LE BIZUTAGE HORS LA LOI

 


C'est , à chaque rentrée, la spécialité d'un très chic établissement catholique parisien, le collège Stanislas, qui prépare aux concours des plus prestigieuses écoles scientifiques.

Les nouveaux, les bizuts, sont invités par les anciens à déguster sous les huées et les injures" la soupe de Stan ", un ragoût immonde, mélange de nourriture pour animaux, de têtes de poulet bouillies, de tibias de porc, épicés d'ingrédients guère plus comestibles. Vêtus de sacs-poubelles et de couches-culottes, les impétrants doivent également se soumettre aux caprices des bizuteurs et de leur chef, le "Z".La soupe de Stan, qui s'est longtemps dégustée en plein jardin du Luxembourg, s'avalait depuis peu dans des endroits moins voyants.

Cette année, elle risque de ne plus être au menu. En effet, un comité national antibizutage, qui réunit 17 organisations - parmi celles-ci, les principaux syndicats d'enseignants et des associations de parents d'élèves -, a décidé de mener une vaste campagne pour lutter contre des rites de plus en plus violents et humiliants qui ne sont plus l'apanage des seules grandes écoles ou des facultés de médecine, au point d'avoir parfois gagné le secondaire." C'est la mise en examen, en avril dernier, de 6 internes d'un lycée professionnel des Yvelines pour viol en réunion qui a déclenché notre action, explique Alexandre Andular, un enseignant en philosophie de Limoges qui coordonne ce comité. Le pire, c'est que les élèves qui bizutent n'ont pas le sentiment de mal faire puisque c'est toléré par certains professeurs." Le président de l'Association des usagers de l'administration, Jean-Claude Delarue, régulièrement interpellé par des parents effarés, vient de créer un numéro de téléphone SOS Bizutage ( 01.42.72.11.15 ). " Chaque rentrée, dit-il, nous enregistrons des témoignages consternants." Il ne s'agit pas de monômes aussi puérils qu'imbéciles, mais de rites aux relents douteux tels que le "marché aux esclaves" - les bizuts sont vendus aux enchères aux anciens qui peuvent en disposer pour des corvées où l'on rivalise de sadisme - ou de brimades humiliantes à connotations sexuelles, dont les filles sont les premières victimes. Elles en sont aussi parfois les instigatrices. Une étudiante en médecine s'est d'ailleurs illustrée il y a quelques années en imaginant une séance de sodomie de bizuts avec des cierges..."

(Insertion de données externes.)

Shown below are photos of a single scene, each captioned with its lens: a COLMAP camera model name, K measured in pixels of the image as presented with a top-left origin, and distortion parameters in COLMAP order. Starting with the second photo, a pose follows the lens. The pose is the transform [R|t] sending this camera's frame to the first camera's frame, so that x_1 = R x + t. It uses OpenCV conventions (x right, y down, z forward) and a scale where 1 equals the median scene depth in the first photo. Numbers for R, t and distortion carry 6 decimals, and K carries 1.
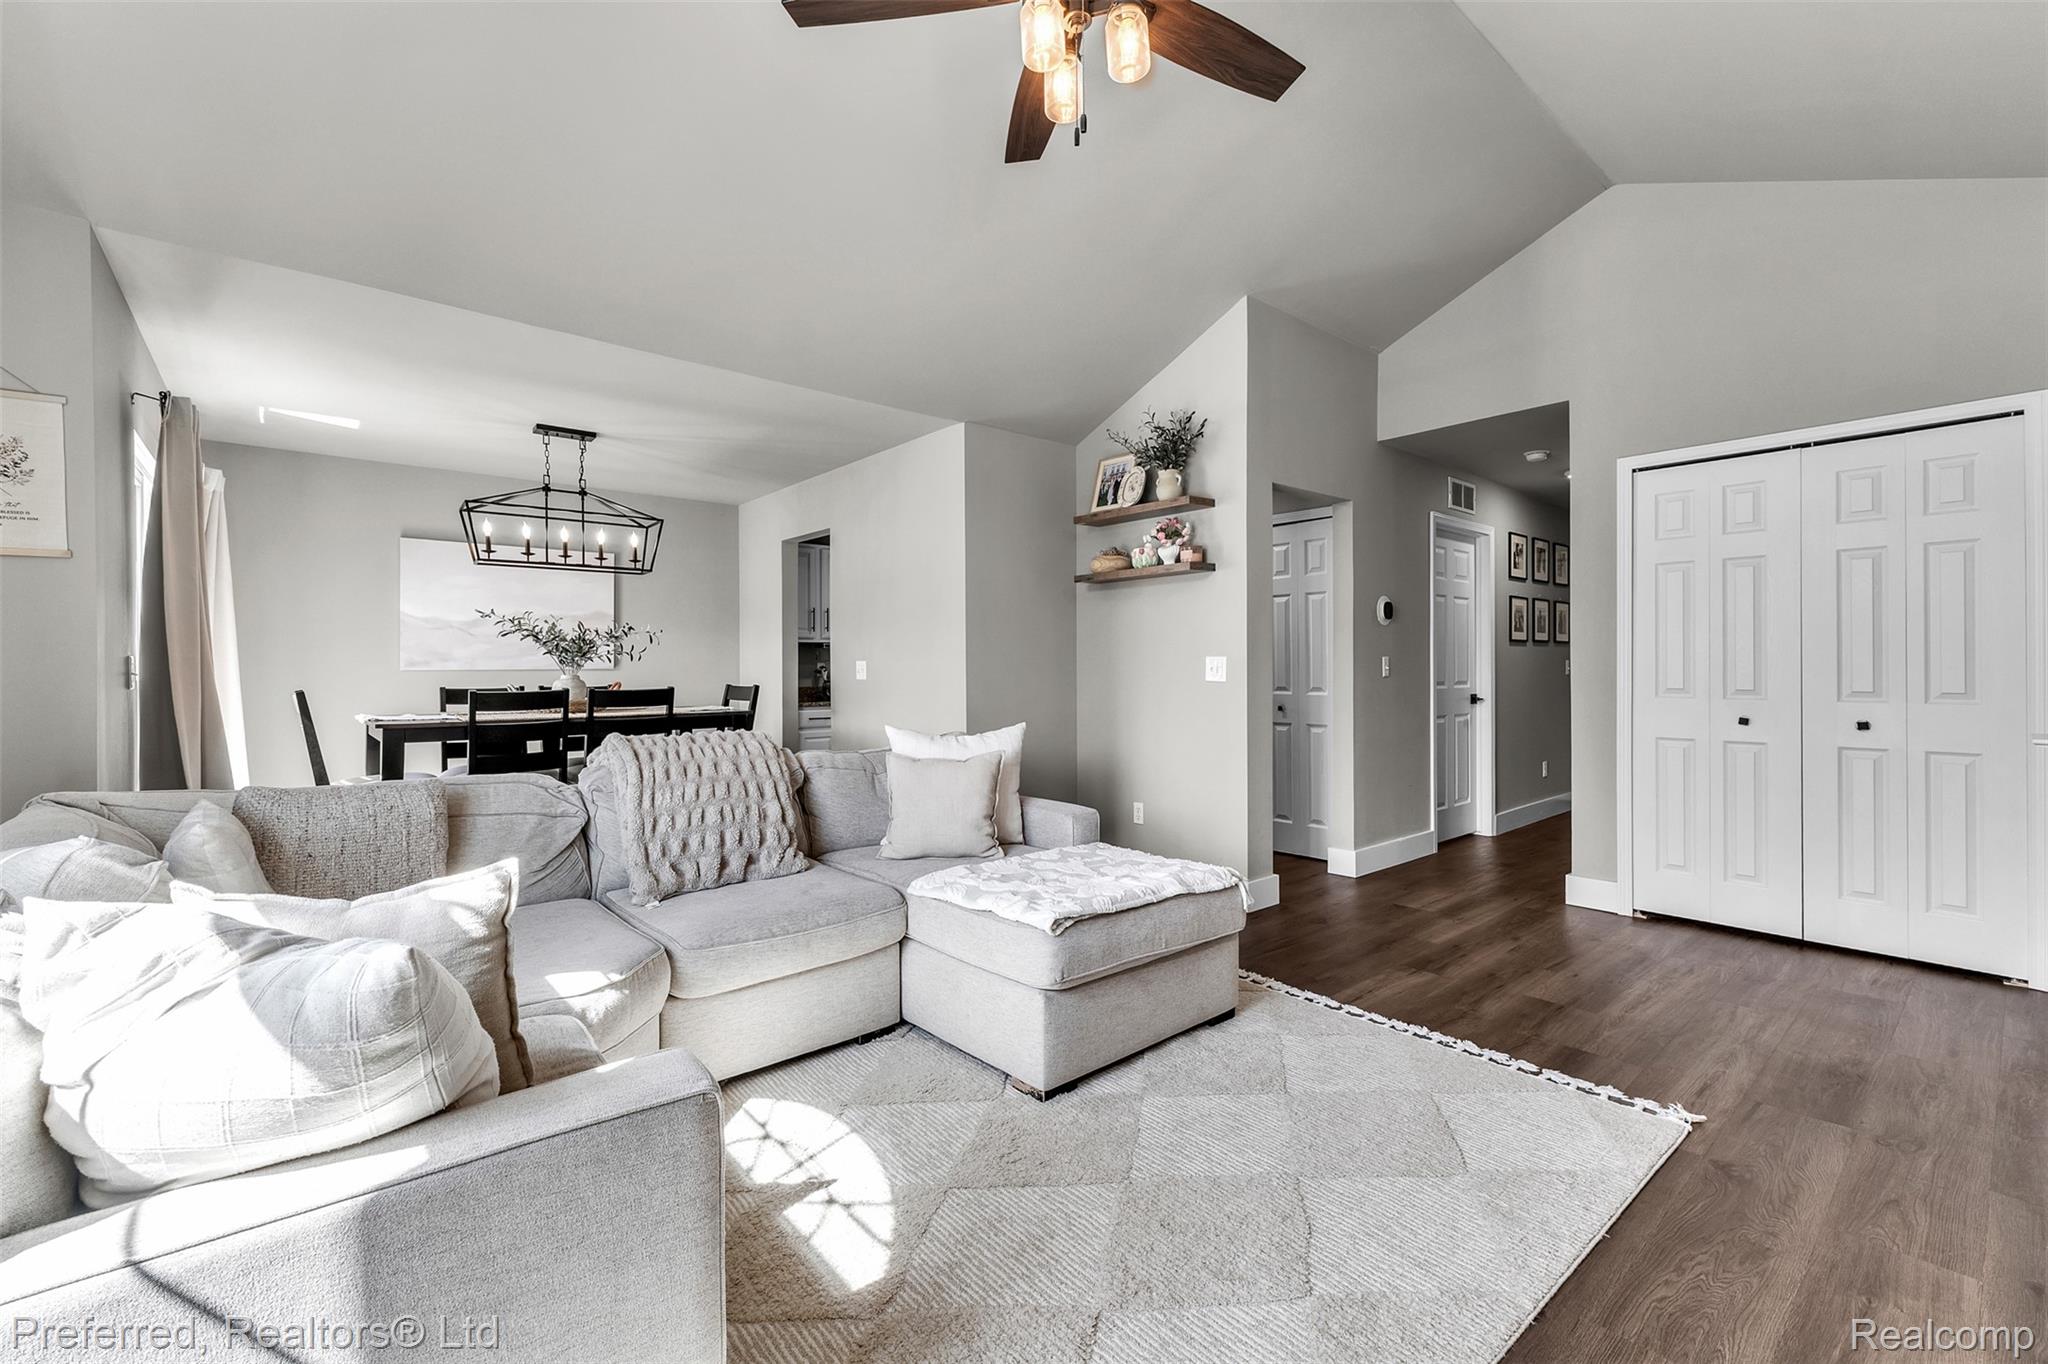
lens RADIAL K [[870.0, 0, 1024.0], [0, 870.0, 682.0], [0, 0, 1]] dist [0.003230, 0.000448]
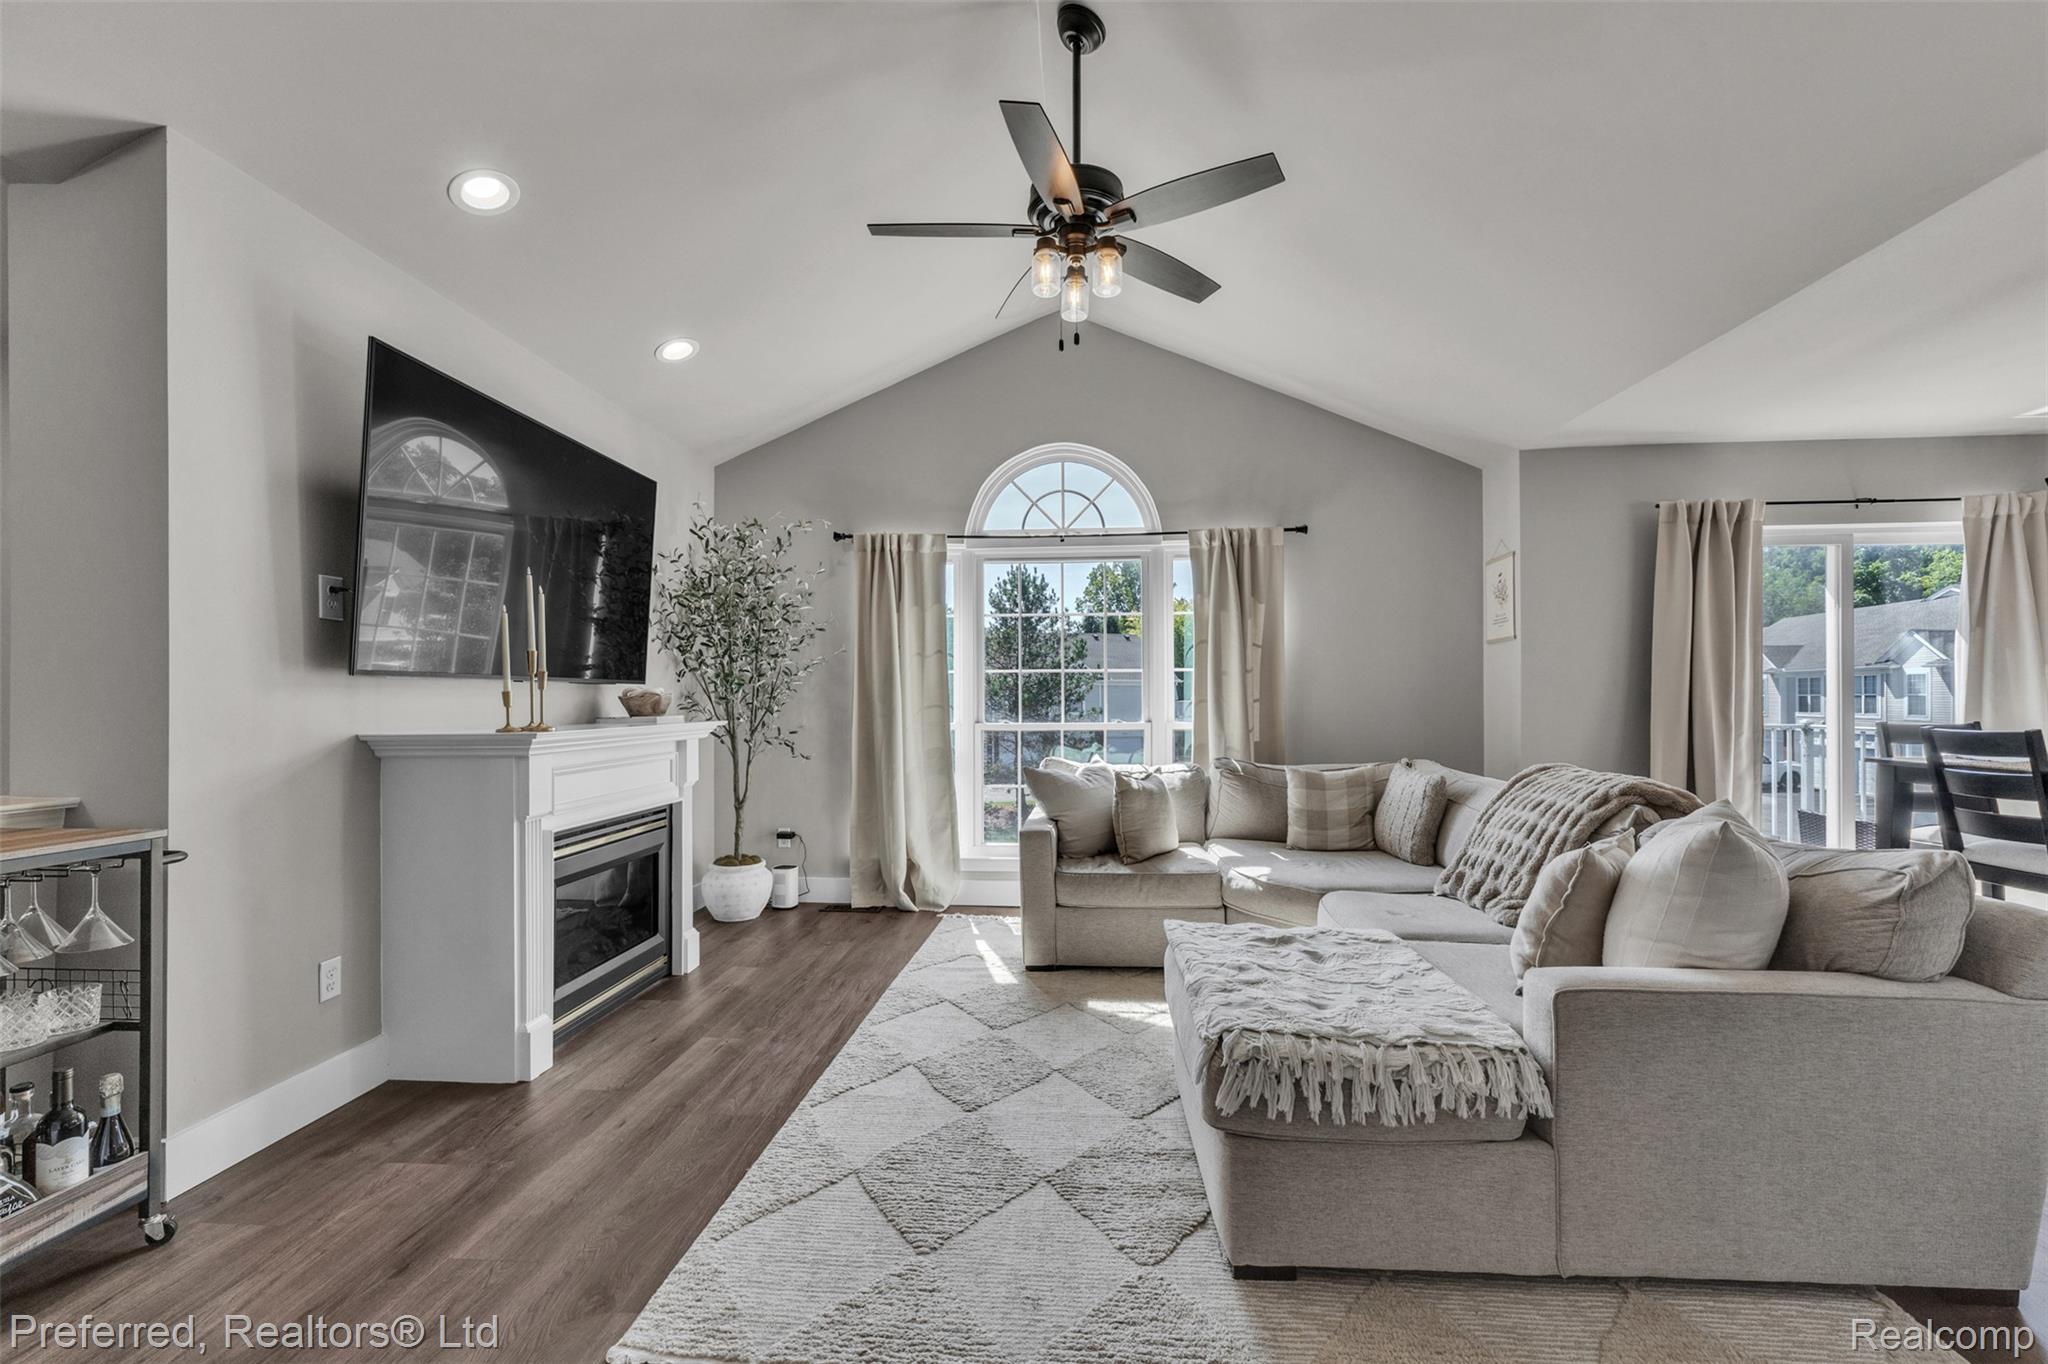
lens RADIAL K [[870.0, 0, 1024.0], [0, 870.0, 682.0], [0, 0, 1]] dist [0.003230, 0.000448]
pose [[-0.710871, -0.006349, -0.703293, 0.908879], [-0.004715, 0.999980, -0.004261, -0.039312], [0.703306, 0.000287, -0.710887, 1.548679]]
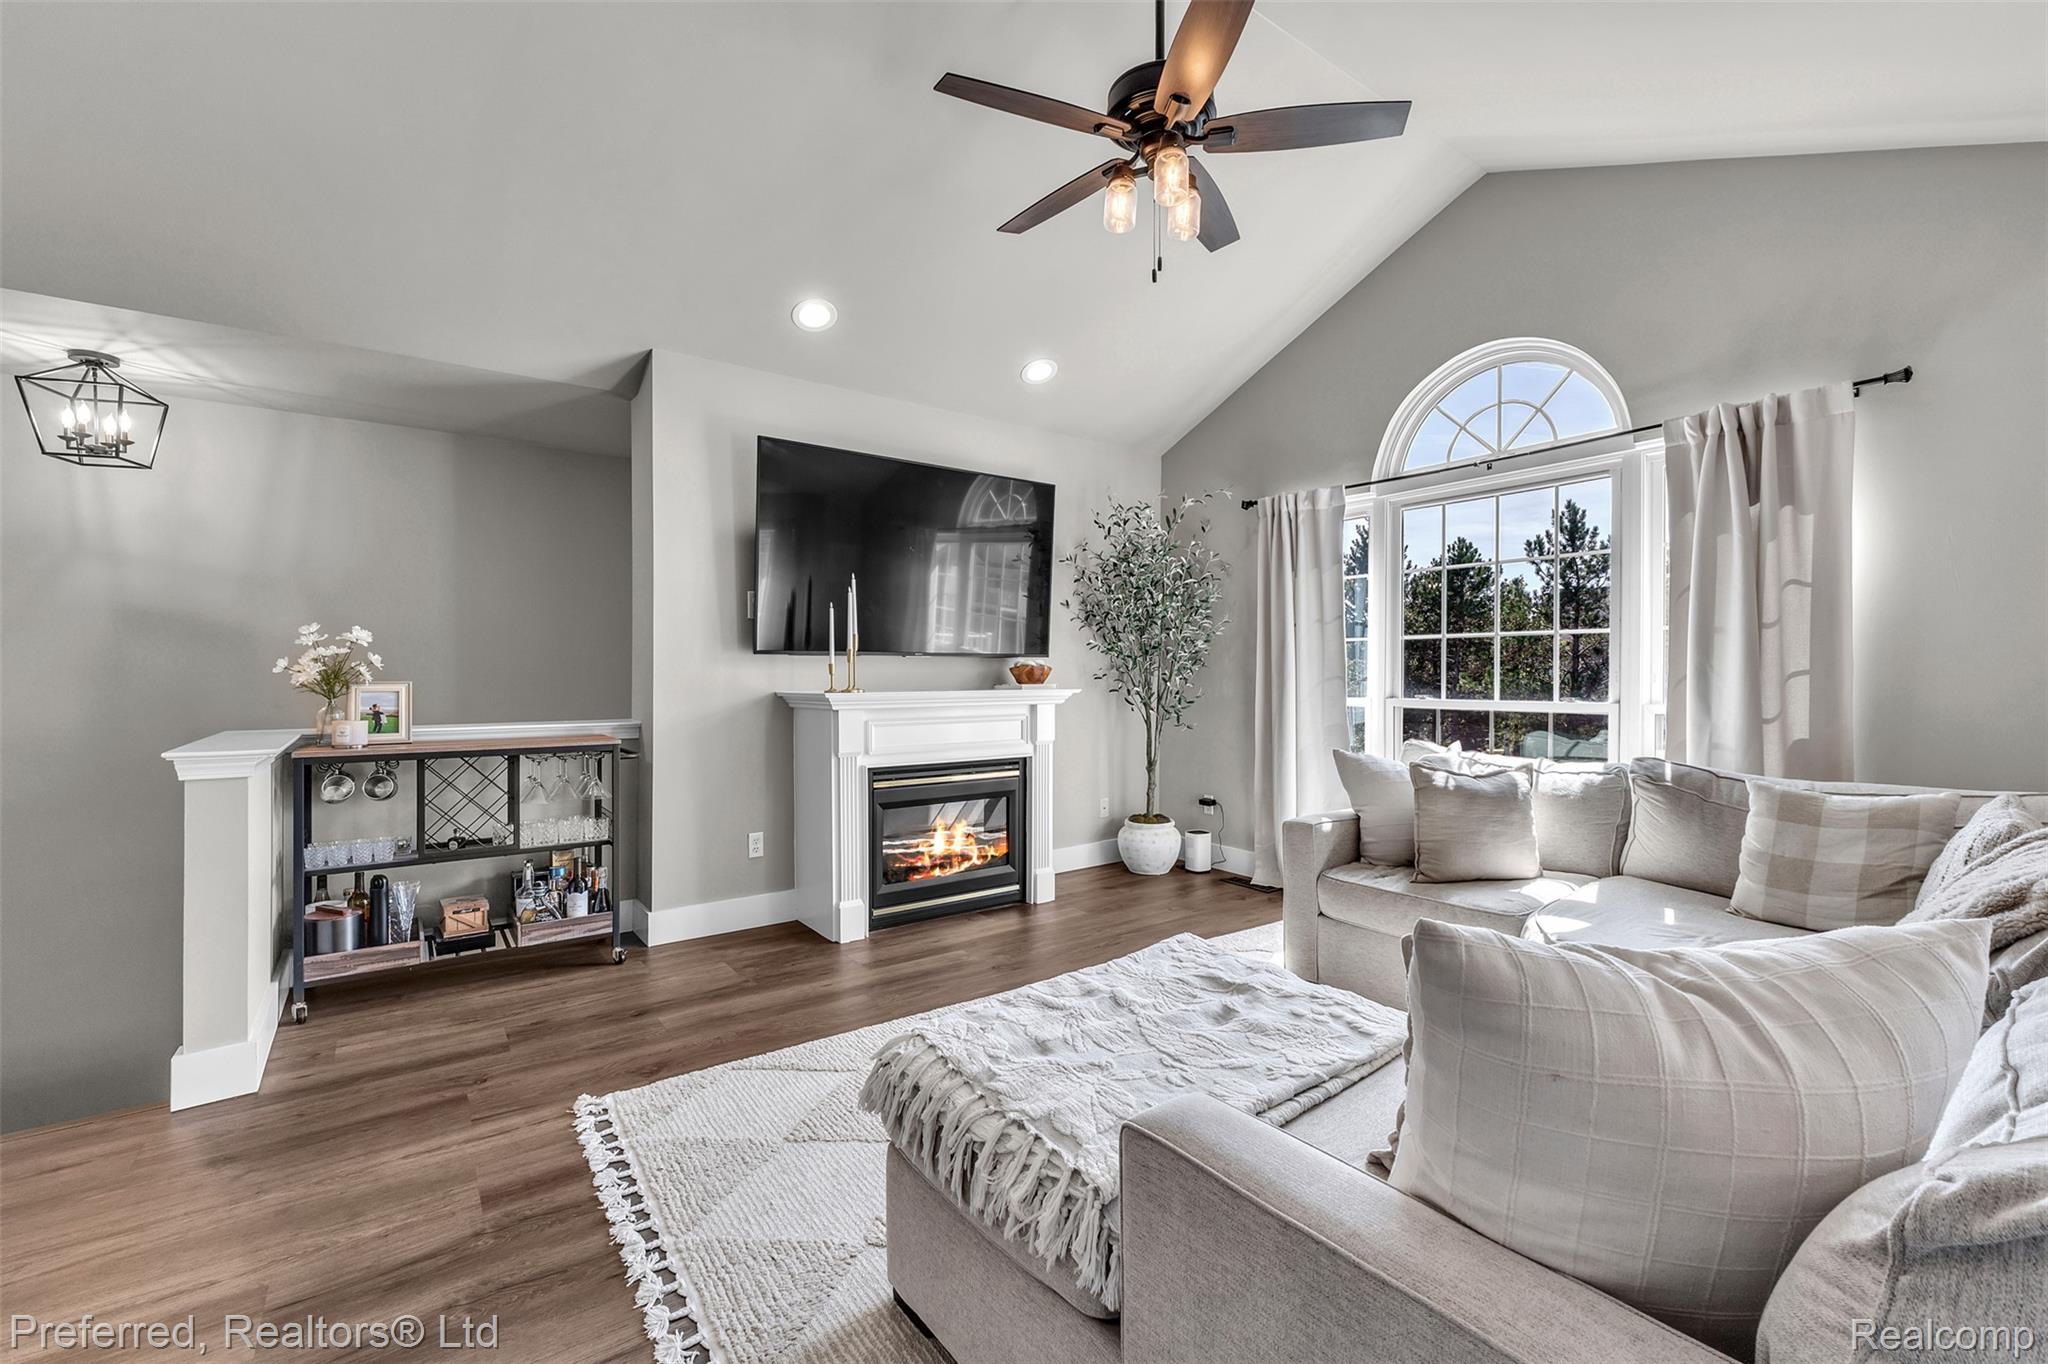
lens RADIAL K [[849.6, 0, 1027.9], [0, 849.6, 664.1], [0, 0, 1]] dist [0.003799, 0.000377]
pose [[-0.997059, 0.005961, 0.076406, 0.127976], [0.006473, 0.999958, 0.006447, -0.035511], [-0.076364, 0.006922, -0.997056, 1.791692]]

Impossible d'échapper à ces rituels, écrivent les auteurs d'un livre sur le sujet "Du bizutage et de l'élite des grandes écoles", ( de Davidenkoff ), sous peine d'être privé de polycopiés en médecine, ou, comme c'est le cas aux Arts et métiers, de se voir étiqueté HU (hors usinage) et d'être interdit de l'annuaire des anciens, un réseau indispensable pour la carrière."

Longtemps, la plupart des chefs d'établissement ont fermé les yeux sur ces pseudo-"rites d'initiation". Bernard Lefevre, responsable des questions pédagogiques au Syndicat national des personnels de direction de l'Education Nationale (SPNDEN). "De la même manière que la pédophilie n'est plus un sujet tabou, le bizutage commence à être remis en question."